**WORK INSTRUCTION:**
The word "middle" occurs in some lines of the data. Return each such line.

**RECORDS FOR PROCESSING:**

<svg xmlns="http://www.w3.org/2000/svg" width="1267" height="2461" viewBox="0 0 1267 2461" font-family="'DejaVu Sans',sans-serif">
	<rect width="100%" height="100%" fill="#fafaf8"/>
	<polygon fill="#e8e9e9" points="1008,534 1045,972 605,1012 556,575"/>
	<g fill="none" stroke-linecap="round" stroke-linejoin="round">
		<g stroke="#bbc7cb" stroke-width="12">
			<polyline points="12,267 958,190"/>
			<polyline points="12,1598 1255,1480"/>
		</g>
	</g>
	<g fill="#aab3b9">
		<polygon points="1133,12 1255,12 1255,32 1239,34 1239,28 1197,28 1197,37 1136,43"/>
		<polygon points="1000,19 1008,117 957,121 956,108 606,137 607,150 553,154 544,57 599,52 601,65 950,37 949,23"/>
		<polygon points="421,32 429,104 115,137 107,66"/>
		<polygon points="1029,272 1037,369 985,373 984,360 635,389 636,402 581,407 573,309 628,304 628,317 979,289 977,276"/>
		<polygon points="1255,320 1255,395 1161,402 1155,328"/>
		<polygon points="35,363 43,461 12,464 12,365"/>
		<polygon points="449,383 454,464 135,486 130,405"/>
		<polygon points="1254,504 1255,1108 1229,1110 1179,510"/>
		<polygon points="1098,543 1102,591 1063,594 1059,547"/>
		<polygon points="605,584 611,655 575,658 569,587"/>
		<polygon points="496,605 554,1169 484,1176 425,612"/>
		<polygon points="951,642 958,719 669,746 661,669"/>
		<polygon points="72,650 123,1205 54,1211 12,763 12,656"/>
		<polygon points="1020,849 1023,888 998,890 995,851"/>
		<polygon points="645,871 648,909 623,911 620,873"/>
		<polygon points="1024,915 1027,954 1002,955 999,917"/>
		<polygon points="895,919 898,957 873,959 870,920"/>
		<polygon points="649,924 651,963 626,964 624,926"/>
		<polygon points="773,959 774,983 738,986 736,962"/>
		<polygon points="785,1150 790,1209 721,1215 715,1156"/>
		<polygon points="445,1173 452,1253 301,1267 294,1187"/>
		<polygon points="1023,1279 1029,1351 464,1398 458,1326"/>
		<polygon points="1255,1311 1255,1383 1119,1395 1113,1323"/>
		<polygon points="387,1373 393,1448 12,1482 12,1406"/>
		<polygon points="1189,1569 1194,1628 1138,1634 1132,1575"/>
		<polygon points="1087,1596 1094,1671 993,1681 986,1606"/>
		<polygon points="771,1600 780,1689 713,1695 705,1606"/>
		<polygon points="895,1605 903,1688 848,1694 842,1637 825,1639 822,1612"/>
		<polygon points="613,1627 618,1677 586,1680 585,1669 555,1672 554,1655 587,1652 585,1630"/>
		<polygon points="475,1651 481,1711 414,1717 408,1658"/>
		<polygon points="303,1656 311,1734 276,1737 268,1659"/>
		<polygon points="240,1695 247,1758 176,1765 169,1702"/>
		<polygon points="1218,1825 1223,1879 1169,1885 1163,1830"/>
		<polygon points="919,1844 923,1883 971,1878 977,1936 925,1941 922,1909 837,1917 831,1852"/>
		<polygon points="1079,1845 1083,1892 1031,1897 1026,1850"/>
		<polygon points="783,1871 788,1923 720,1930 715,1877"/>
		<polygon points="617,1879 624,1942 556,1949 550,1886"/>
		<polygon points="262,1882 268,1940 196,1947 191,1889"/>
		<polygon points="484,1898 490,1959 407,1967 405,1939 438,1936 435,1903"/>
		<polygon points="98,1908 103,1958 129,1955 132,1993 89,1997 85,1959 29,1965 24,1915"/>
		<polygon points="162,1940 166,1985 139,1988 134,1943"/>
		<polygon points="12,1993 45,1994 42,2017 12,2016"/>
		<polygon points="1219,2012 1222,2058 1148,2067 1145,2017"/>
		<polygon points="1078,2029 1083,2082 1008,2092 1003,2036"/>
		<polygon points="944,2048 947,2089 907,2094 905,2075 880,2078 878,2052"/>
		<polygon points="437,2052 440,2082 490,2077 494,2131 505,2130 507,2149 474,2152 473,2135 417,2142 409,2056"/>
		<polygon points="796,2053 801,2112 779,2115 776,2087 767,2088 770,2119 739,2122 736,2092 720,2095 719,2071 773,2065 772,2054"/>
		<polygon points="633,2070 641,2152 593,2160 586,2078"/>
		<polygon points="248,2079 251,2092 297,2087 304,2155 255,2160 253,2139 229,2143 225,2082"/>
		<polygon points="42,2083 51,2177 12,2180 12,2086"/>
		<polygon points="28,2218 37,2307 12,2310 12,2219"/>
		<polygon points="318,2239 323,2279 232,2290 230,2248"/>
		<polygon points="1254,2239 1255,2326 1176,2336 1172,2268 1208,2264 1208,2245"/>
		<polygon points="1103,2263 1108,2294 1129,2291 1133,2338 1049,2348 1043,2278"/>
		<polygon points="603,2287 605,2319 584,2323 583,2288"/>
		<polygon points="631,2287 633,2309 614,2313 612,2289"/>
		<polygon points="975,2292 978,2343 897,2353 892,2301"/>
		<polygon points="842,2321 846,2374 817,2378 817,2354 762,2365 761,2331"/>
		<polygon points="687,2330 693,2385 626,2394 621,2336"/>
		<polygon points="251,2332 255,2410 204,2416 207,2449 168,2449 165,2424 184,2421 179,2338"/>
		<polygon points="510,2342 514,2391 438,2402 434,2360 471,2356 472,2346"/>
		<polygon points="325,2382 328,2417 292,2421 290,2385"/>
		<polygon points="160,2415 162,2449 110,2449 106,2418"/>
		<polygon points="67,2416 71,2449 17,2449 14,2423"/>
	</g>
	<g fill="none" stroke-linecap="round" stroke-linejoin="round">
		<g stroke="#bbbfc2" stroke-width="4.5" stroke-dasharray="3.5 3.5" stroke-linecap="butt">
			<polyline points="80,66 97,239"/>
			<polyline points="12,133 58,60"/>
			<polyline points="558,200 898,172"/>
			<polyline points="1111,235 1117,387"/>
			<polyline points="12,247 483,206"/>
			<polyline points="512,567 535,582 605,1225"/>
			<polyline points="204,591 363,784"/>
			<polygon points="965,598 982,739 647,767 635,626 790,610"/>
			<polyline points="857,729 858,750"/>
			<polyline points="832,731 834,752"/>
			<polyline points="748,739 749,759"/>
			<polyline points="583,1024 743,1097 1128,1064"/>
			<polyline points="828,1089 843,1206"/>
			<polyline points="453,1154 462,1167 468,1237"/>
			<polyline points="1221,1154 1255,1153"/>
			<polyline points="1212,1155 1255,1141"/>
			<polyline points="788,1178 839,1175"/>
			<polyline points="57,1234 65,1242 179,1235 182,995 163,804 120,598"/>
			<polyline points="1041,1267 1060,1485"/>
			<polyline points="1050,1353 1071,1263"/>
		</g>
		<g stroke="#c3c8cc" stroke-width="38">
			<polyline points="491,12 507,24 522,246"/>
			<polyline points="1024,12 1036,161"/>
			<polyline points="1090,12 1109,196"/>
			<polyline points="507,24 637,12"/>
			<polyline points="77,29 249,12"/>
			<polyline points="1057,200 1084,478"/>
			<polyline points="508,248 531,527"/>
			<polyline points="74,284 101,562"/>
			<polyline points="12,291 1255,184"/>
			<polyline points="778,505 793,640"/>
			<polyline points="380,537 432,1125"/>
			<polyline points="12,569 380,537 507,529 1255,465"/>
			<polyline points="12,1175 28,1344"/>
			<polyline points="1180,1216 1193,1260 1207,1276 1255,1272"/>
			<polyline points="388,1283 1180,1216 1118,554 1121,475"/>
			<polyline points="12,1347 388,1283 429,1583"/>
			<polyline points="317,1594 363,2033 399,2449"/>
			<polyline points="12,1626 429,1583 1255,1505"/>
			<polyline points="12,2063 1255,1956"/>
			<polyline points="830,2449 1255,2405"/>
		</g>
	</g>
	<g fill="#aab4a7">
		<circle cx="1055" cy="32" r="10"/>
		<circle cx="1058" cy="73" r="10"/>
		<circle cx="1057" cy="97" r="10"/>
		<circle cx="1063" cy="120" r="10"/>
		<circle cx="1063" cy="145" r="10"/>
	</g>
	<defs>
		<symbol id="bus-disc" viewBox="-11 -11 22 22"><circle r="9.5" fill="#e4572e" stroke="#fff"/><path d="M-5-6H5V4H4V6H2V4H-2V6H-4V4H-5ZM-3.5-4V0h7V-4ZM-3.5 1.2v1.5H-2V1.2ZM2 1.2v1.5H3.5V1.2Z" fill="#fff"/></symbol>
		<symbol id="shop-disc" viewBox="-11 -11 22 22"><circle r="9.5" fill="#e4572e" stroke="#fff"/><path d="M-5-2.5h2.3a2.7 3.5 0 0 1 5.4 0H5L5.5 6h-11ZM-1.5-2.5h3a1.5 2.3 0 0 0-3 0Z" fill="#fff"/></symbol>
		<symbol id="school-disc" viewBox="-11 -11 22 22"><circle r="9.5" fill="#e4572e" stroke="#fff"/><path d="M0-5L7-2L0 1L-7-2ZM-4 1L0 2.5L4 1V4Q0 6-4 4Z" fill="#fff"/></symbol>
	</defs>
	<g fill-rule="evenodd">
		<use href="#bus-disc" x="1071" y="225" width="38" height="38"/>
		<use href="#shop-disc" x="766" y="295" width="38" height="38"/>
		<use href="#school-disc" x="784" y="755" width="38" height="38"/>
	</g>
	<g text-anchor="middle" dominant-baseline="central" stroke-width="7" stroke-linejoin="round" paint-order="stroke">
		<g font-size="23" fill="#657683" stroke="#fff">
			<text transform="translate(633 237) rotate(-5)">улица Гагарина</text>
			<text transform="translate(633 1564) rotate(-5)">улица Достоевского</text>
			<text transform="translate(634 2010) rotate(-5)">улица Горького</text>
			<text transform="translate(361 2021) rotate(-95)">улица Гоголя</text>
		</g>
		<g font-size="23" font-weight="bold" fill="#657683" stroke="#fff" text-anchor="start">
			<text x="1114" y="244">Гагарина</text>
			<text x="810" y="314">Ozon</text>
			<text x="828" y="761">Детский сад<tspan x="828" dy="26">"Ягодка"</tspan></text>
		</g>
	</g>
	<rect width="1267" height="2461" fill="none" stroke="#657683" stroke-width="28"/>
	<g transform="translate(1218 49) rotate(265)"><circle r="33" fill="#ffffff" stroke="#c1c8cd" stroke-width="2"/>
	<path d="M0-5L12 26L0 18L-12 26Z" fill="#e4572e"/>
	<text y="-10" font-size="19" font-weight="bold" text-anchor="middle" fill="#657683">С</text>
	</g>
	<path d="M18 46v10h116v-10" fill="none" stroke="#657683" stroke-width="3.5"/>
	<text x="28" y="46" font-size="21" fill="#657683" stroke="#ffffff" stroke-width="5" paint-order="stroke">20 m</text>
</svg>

**OUTPUT OF THE TASK:**
	<g text-anchor="middle" dominant-baseline="central" stroke-width="7" stroke-linejoin="round" paint-order="stroke">
	<text y="-10" font-size="19" font-weight="bold" text-anchor="middle" fill="#657683">С</text>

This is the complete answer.